* **Work item A**:
According to the coaxial cable text, in what unit are the phase parameters β1 and β2 to be used?
* **Work item B**:
Quote the coaxial cable text between "In practice,  one" and "different pseudo units.", inclusive.

A so-called normal coaxial cable of length  $l$  with

  • core diameter  $\text{2.6 mm}$,  and
  • outer diameter  $\text{9.5 mm}$


has the following frequency response:

$$H_{\rm K}(f) = {\rm e}^{- \alpha_0 \hspace{0.05cm} \cdot \hspace{0.05cm} l} \cdot {\rm e}^{- \alpha_1 \hspace{0.05cm}\cdot \hspace{0.05cm}l \hspace{0.05cm}\cdot \hspace{0.05cm}f} \cdot {\rm e}^{- \alpha_2 \hspace{0.05cm}\cdot \hspace{0.05cm}l\hspace{0.05cm}\hspace{0.05cm}\cdot \sqrt{f}} \cdot {\rm e}^{- {\rm j} \hspace{0.05cm}\cdot \hspace{0.05cm} \beta_1 \hspace{0.05cm}\cdot \hspace{0.05cm} l \hspace{0.05cm}\cdot \hspace{0.05cm}f} \cdot {\rm e}^{- {\rm j} \hspace{0.05cm}\cdot \hspace{0.05cm} \beta_2 \hspace{0.05cm}\cdot \hspace{0.05cm}l\hspace{0.05cm}\hspace{0.05cm}\cdot \sqrt{f}} \hspace{0.05cm}.$$

The attenuation parameters  $\alpha_0$,  $\alpha_1$ and  $\alpha_2$ are to be used in  "Neper per kilometer"  (Np/km)  and the phase parameters  $\beta_1$ and  $\beta_2$ in  "Radian per kilometer"  (rad/km).  The following numerical values apply:

$$\alpha_0 = 0.00162 \hspace{0.15cm}{\rm Np}/{\rm km} \hspace{0.05cm},$$
$$\alpha_1 = 0.000435 \hspace{0.15cm} {\rm Np}/{{\rm km} \cdot {\rm MHz}} \hspace{0.05cm},$$
$$\alpha_2 = 0.2722 \hspace{0.15cm}{\rm Np}/{{\rm km} \cdot \sqrt{\rm MHz}} \hspace{0.05cm}.$$

For the system-theoretical description of a coaxial cable  (German:  "Koaxialkabel"   ⇒   subscipt  "K"),  one uses

  • the attenuation function  (in Np or dB):
$${ a}_{\rm K}(f) = - {\rm ln} \hspace{0.10cm}|H_{\rm K}(f)|= - 20 \cdot {\rm lg} \hspace{0.10cm}|H_{\rm K}(f)| \hspace{0.05cm},$$
  • the phase function  (in rad or degree):
$$b_{\rm K}(f) = - {\rm arc} \hspace{0.10cm}H_{\rm K}(f) \hspace{0.05cm}.$$

In practice,  one often uses the approximation

$$H_{\rm K}(f) = {\rm e}^{- \alpha_2 \hspace{0.05cm}\cdot \hspace{0.05cm}l\hspace{0.05cm}\hspace{0.05cm}\cdot \sqrt{f}} \cdot {\rm e}^{- {\rm j} \hspace{0.05cm}\cdot \hspace{0.05cm} \beta_2 \hspace{0.05cm}\cdot \hspace{0.05cm}l\hspace{0.05cm}\hspace{0.05cm}\cdot \sqrt{f}}$$
$$\Rightarrow \hspace{0.3cm} a_{\rm K}(f) = \alpha_2 \cdot l \cdot \sqrt{f}, \hspace{0.8cm}b_{\rm K}(f) = a_{\rm K}(f) \cdot {\rm rad}/{\rm Np}\hspace{0.05cm}.$$

This is allowed because  $\alpha_2$  and  $\beta_2$  have exactly the same numerical value and differ only by different pseudo units.

* **Data extract**:
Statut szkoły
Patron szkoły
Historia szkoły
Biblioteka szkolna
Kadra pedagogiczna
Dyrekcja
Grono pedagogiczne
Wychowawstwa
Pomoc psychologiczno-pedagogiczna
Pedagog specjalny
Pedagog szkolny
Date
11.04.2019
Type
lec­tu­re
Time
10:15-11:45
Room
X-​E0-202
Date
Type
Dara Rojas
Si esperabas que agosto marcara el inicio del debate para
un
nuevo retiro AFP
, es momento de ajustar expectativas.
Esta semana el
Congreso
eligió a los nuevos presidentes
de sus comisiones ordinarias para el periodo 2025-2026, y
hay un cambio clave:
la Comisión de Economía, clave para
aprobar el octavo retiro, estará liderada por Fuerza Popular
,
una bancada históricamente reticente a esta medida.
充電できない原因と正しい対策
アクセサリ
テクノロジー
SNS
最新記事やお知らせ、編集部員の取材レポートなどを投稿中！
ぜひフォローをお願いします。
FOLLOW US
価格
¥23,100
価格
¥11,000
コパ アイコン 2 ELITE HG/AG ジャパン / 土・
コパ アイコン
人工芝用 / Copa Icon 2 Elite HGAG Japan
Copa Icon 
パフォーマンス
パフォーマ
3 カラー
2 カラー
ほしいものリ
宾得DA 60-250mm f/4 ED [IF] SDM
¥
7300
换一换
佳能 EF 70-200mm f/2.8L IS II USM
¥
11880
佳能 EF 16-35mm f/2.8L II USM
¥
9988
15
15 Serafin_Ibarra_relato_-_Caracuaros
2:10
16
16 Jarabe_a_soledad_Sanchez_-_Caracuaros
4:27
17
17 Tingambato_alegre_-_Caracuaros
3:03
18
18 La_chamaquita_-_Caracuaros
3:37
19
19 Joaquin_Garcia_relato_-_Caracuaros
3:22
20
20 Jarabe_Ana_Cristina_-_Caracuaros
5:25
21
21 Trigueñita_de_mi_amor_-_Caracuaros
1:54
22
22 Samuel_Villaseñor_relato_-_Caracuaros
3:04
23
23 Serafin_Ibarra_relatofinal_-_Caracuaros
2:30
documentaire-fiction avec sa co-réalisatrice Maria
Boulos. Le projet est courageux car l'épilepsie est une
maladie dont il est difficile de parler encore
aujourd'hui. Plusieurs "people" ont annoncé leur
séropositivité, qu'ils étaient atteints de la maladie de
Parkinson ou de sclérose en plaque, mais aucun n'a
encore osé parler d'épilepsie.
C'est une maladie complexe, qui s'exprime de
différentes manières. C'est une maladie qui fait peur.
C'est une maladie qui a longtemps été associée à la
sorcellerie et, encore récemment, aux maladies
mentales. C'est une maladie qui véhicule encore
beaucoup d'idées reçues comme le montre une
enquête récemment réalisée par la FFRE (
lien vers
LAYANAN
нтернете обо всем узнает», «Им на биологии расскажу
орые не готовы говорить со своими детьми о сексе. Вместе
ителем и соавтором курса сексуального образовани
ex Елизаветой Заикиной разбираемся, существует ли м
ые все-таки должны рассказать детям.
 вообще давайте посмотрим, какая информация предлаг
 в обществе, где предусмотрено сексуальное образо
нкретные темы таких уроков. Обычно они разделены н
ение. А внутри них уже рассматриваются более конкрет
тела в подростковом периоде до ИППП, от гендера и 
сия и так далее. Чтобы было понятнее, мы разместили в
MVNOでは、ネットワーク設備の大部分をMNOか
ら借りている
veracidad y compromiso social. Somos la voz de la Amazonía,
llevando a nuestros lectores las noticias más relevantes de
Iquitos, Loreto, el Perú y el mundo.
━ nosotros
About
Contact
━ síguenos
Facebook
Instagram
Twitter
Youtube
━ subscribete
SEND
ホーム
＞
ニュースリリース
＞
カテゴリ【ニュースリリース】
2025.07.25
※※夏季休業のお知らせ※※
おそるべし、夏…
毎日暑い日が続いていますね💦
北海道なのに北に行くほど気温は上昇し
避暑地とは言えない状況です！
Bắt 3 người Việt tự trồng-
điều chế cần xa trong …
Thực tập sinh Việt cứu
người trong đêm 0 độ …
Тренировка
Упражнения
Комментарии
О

* **Task response A**:
Radian per kilometer (rad/km).

* **Task response B**:
In practice,  one often uses the approximation

$$H_{\rm K}(f) = {\rm e}^{- \alpha_2 \hspace{0.05cm}\cdot \hspace{0.05cm}l\hspace{0.05cm}\hspace{0.05cm}\cdot \sqrt{f}} \cdot {\rm e}^{- {\rm j} \hspace{0.05cm}\cdot \hspace{0.05cm} \beta_2 \hspace{0.05cm}\cdot \hspace{0.05cm}l\hspace{0.05cm}\hspace{0.05cm}\cdot \sqrt{f}}$$
$$\Rightarrow \hspace{0.3cm} a_{\rm K}(f) = \alpha_2 \cdot l \cdot \sqrt{f}, \hspace{0.8cm}b_{\rm K}(f) = a_{\rm K}(f) \cdot {\rm rad}/{\rm Np}\hspace{0.05cm}.$$

This is allowed because  $\alpha_2$  and  $\beta_2$  have exactly the same numerical value and differ only by different pseudo units.